I have converted my BERT-trained model from PyTorch to ONNX and from ONNX to TensorRt. The challenge I am having now is getting the TensorRt model to return the probability values given an input text. When using the PyTorch or ONNX versions, the models take as input the input_ids and attention mask and yield the predictions (input_text_prediction --see below). Given that the TensorRt is the final conversion of the original PyTorch model, my intuition tells me that the TensorRt also needs to take the same inputs. I have been reading/following this guideline, but it seems like their approach is too complex, or am I oversimplifying the inference process using TensorRt?
Yes, I have done my Google/StackOverflow research and have not found an answer/guideline besides the above link.
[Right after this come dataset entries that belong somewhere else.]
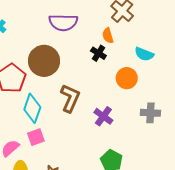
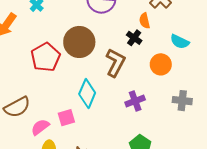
brown L-shape: (70, 98) -> (115, 63), moved
cyan diamond: (32, 108) -> (87, 93), moved
purple cross: (103, 116) -> (135, 101), turned 30

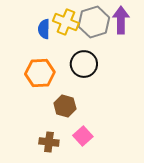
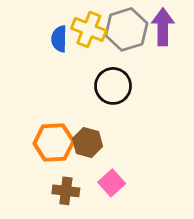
orange hexagon: (40, 73) -> (54, 142), moved

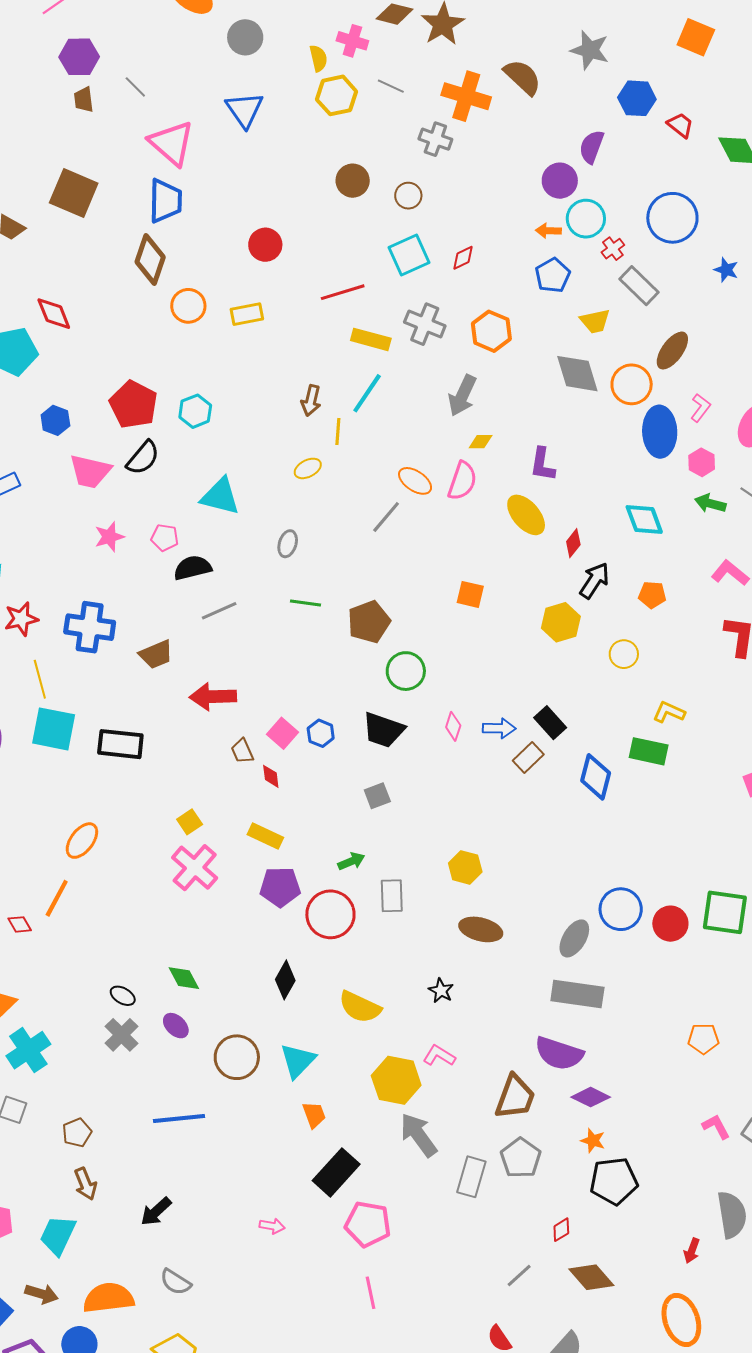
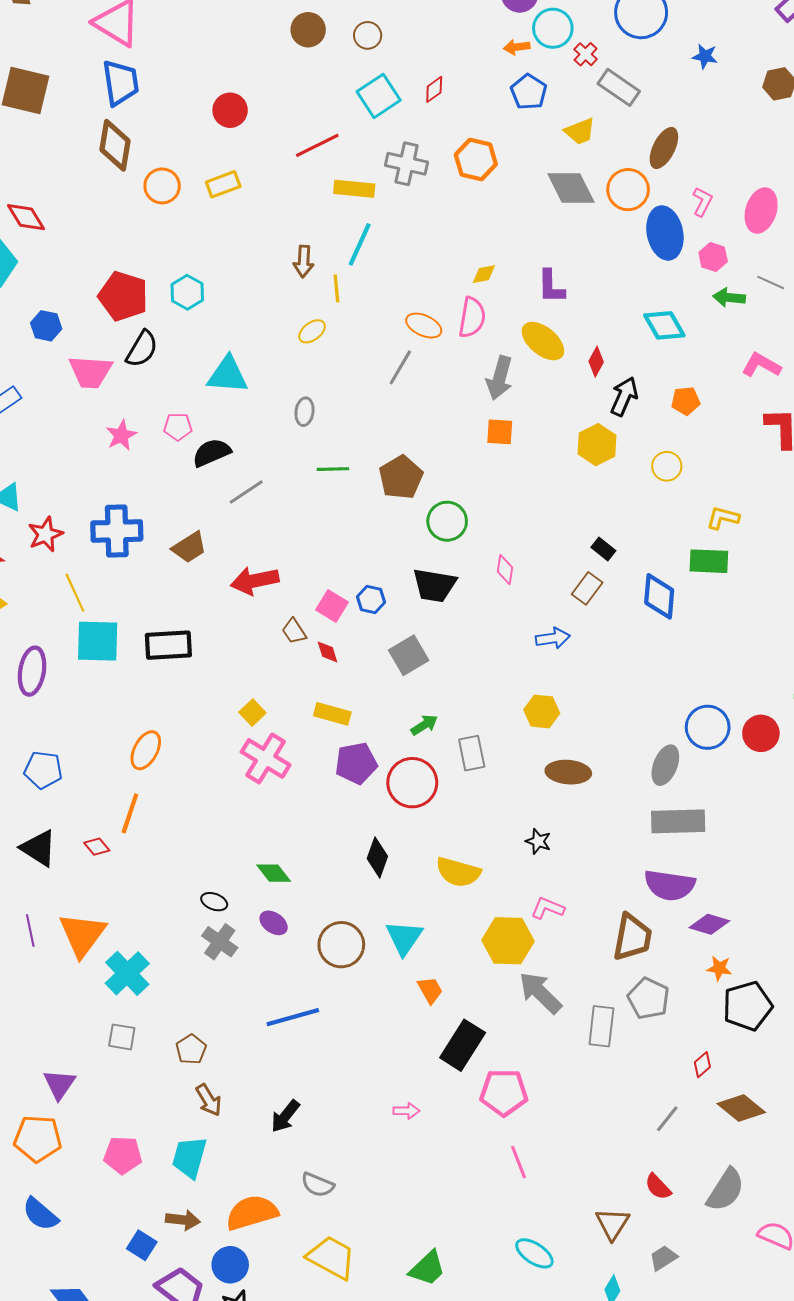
gray arrow: (462, 395) -> (500, 378), moved
black rectangle: (550, 723) -> (603, 549), size x0.7
blue arrow: (499, 728) -> (553, 638), moved
gray square: (377, 796) -> (409, 655), moved, size x1.4

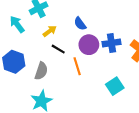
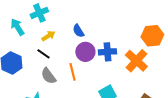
black line: (58, 49) -> (43, 54), moved
gray semicircle: (41, 71) -> (48, 76), moved, turned 120

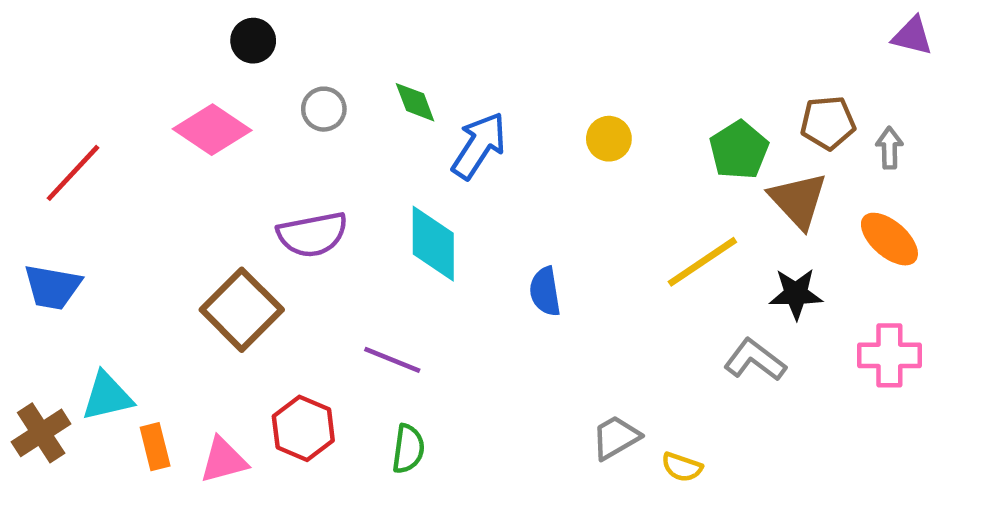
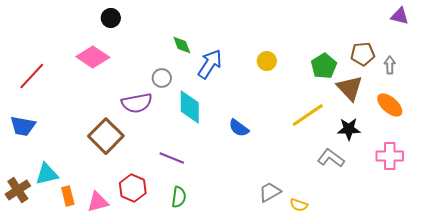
gray circle: (324, 109) -> (162, 78), moved
blue semicircle: (545, 291) -> (239, 128), turned -45

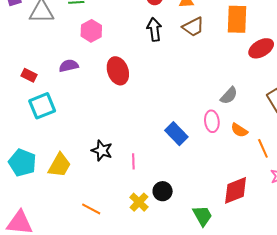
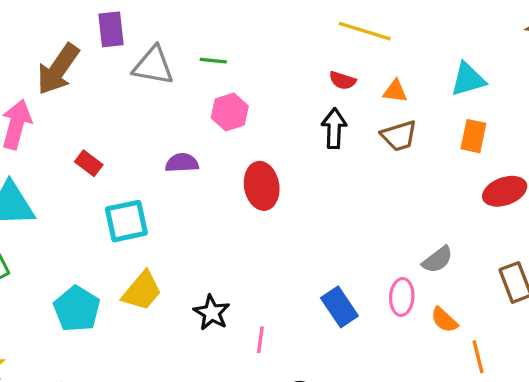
orange rectangle: (237, 19) -> (473, 136), size x0.7
red rectangle: (29, 75) -> (89, 163), moved
yellow trapezoid: (59, 165) -> (142, 291), moved

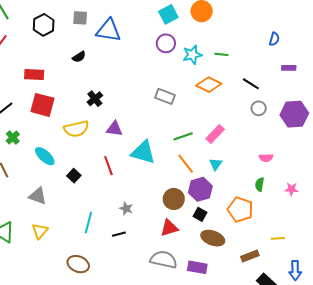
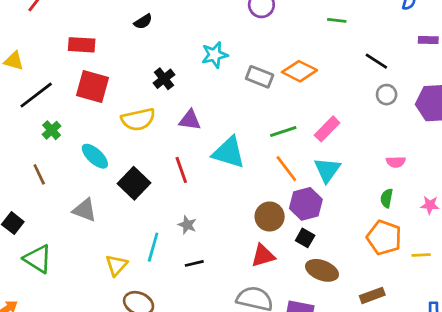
cyan star: (192, 55) -> (215, 55), moved
orange diamond: (209, 85) -> (299, 71), moved
cyan triangle: (216, 164) -> (327, 170), size x1.5
black square: (74, 176) -> (134, 183), size x1.6
gray star: (126, 209) -> (187, 225), moved
orange pentagon: (240, 209) -> (384, 238), moved
yellow triangle: (40, 231) -> (116, 265), moved
yellow line: (278, 238) -> (421, 255), moved

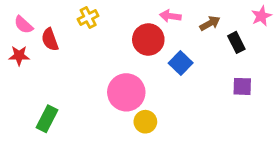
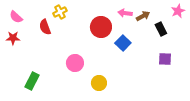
pink arrow: (170, 16) -> (125, 13), moved
red semicircle: (50, 39) -> (45, 27), moved
pink circle: (126, 92) -> (75, 63), moved, size x0.7

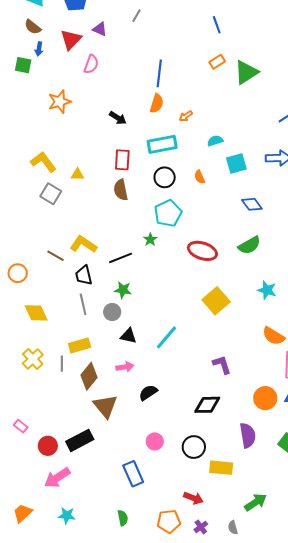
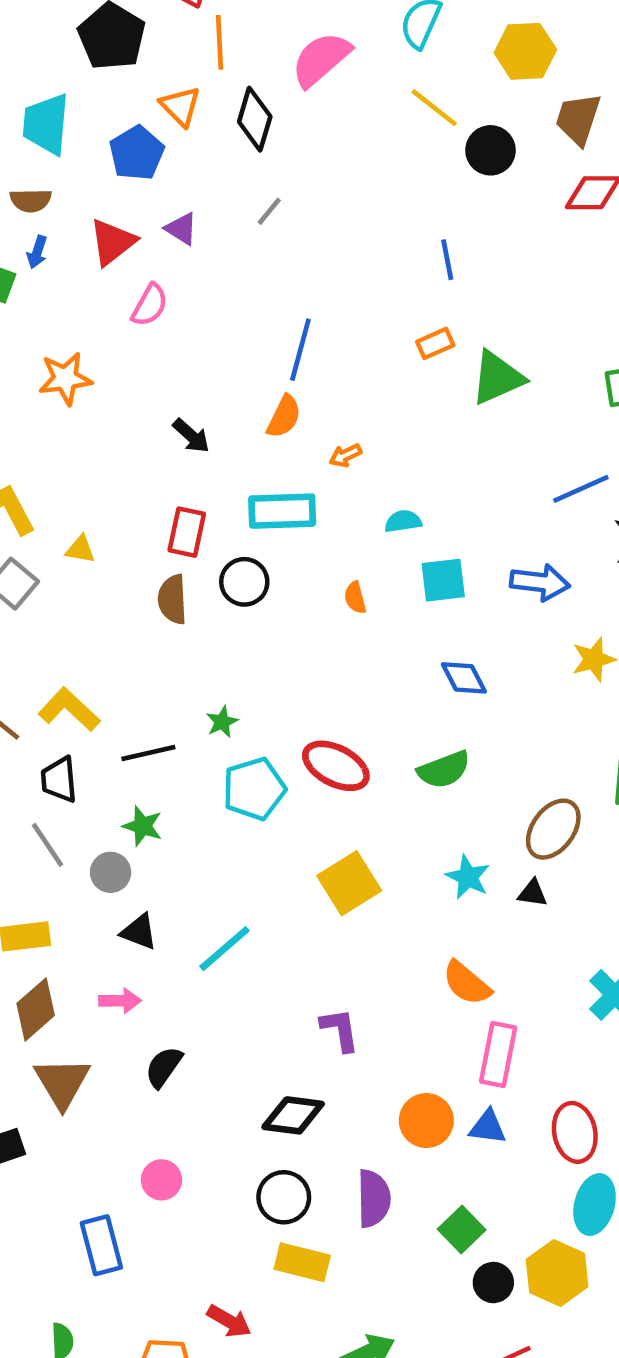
brown semicircle: (33, 27) -> (31, 200), turned -48
black circle: (165, 177) -> (244, 582), moved
cyan pentagon: (168, 213) -> (254, 789), moved
gray line: (83, 304) -> (47, 845), turned -30
black semicircle: (148, 393) -> (164, 1067), turned -30
black circle: (194, 447) -> (284, 1197), moved

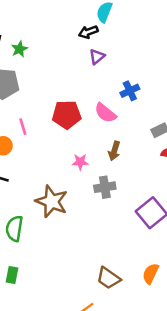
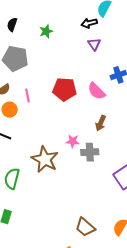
green star: (19, 49) -> (46, 31), moved
purple triangle: (97, 57) -> (94, 44), turned -32
pink star: (80, 162) -> (73, 141), moved

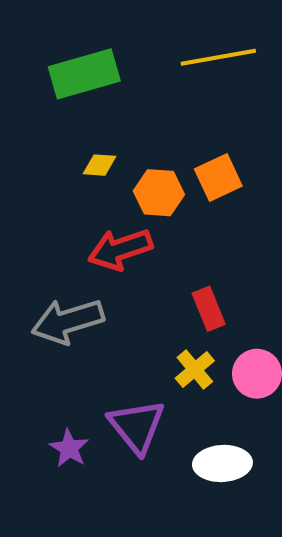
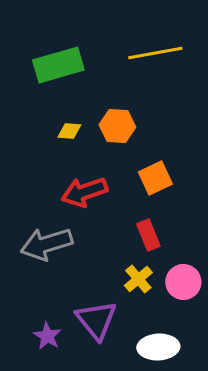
orange square: (218, 177) -> (155, 178), moved
orange hexagon: (159, 193) -> (117, 126), moved

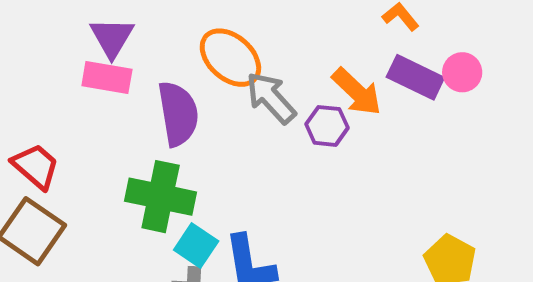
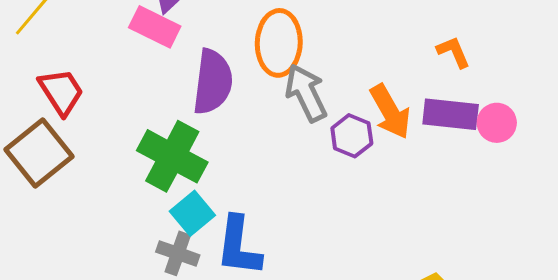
orange ellipse: (230, 58) -> (279, 43), turned 34
purple rectangle: (415, 77) -> (451, 114), turned -36

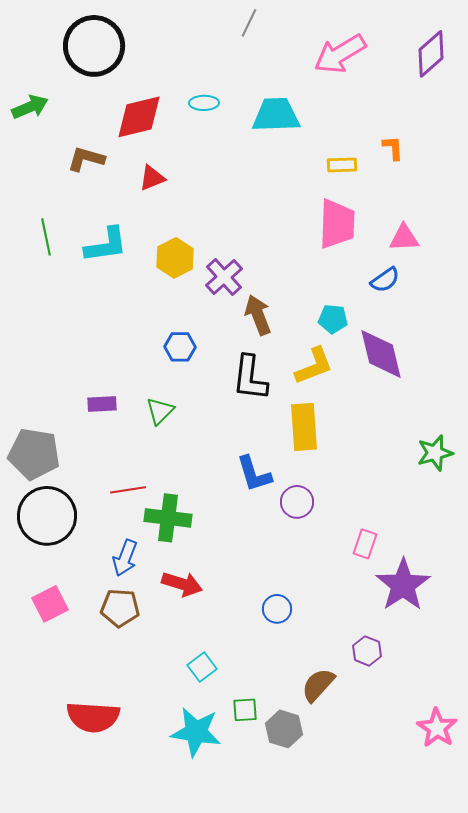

Any help/guidance resources are greatly appreciated.
if ONNX:
ort_inputs = {'input_ids': encoding["input_ids"].cpu().reshape(1, 512).numpy(),
'input_mask': encoding["attention_mask"].cpu().reshape(1, 512).numpy()}
ort_outputs = session_name.run(None, ort_inputs) ## session_name--> generally defined
input_text_prediction = list(ort_outputs[0][0])
if pytorch_model:
input_text_prediction = model_name(encoding["input_ids"], encoding["attention_mask"])
input_text_prediction = input_text_prediction.detach().numpy()[0]